We would argue that child abuse (sexual, physical, emotional) sits at the foundation of the patriarchy. Abused children have three options as adults: to resist; to abuse self (think about addictions) and others; to become “good soldiers.” Many abused people become good at following orders. They put their heads down and don’t fight back against injustice. Because they have such low self-worth due to the abuse they endured as children from which they never healed, they do not have the will to resist authoritarian rulers, or even bad bosses and greedy landlords. Sometimes resisters and good soldiers are also abusers.

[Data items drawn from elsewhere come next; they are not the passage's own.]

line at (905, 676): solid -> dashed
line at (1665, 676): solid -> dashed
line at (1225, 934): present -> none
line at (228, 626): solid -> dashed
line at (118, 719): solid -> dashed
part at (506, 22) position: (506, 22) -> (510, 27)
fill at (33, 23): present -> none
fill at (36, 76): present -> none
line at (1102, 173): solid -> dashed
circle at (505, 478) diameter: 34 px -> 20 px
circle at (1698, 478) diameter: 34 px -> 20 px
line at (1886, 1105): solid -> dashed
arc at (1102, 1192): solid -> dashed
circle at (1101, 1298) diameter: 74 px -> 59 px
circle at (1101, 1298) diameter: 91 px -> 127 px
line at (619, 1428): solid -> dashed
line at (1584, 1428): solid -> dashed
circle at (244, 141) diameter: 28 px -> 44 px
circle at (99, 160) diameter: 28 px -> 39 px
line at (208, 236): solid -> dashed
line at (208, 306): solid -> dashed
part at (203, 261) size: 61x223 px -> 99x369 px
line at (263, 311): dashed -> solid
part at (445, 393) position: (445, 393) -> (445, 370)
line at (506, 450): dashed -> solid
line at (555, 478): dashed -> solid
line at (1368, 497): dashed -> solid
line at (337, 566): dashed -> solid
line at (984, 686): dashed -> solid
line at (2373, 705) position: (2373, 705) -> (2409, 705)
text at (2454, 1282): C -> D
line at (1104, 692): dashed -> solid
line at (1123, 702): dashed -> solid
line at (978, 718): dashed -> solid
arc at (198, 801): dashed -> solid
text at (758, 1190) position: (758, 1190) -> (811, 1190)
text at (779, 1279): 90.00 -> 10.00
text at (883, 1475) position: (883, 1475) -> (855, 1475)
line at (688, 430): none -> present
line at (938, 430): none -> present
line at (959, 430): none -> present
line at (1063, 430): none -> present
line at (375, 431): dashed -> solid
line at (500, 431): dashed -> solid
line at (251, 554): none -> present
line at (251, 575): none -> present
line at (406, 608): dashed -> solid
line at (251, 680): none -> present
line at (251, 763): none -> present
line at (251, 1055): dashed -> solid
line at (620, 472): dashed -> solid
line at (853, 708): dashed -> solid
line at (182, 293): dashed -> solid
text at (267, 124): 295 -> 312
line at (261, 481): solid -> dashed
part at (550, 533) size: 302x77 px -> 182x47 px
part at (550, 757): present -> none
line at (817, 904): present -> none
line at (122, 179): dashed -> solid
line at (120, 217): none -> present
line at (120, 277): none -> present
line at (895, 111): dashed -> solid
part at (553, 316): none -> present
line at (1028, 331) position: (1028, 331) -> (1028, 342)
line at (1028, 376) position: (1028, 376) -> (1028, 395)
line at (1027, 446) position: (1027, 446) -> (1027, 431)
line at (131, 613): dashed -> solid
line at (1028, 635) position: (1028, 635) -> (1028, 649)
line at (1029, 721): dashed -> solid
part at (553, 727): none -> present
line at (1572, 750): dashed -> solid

Chavez, not a “good soldier” but instead a resister, tragically, also made that second choice when he abused girls and women, keeping the patriarchy intact.
Racist stereotypes against Black and brown men abound in the United States. Lynchings that used false rape accusations as brutal rationale are a shameful historical fact. What happens, however, when a man like Chavez, targeted by racism and economic oppression, does commit sexual abuse?
There have been good responses from the farmworker community. Cancellations or reconfigurations of Cesar Chavez Day events. A statue covered. Name changes considered. Movement work acknowledged. Dolores Huerta honored.
But what about the future? We ask you to look at transformative justice. A step beyond restorative justice, it seeks not only to repair but to prevent. Through education. Through restructuring and redistribution of resources. Through overturning the power elite and the patriarchal order that has infected all our cultures.
Now, more than ever, we must pry open the Epstein files and hold publicly accountable the rich and powerful men at the top of the patriarchal order, responsible for those documented abuses, as we would Chavez if he were alive. If we address the harm done to the survivors while holding abusers accountable, the patriarchy’s foundation will begin to crumble.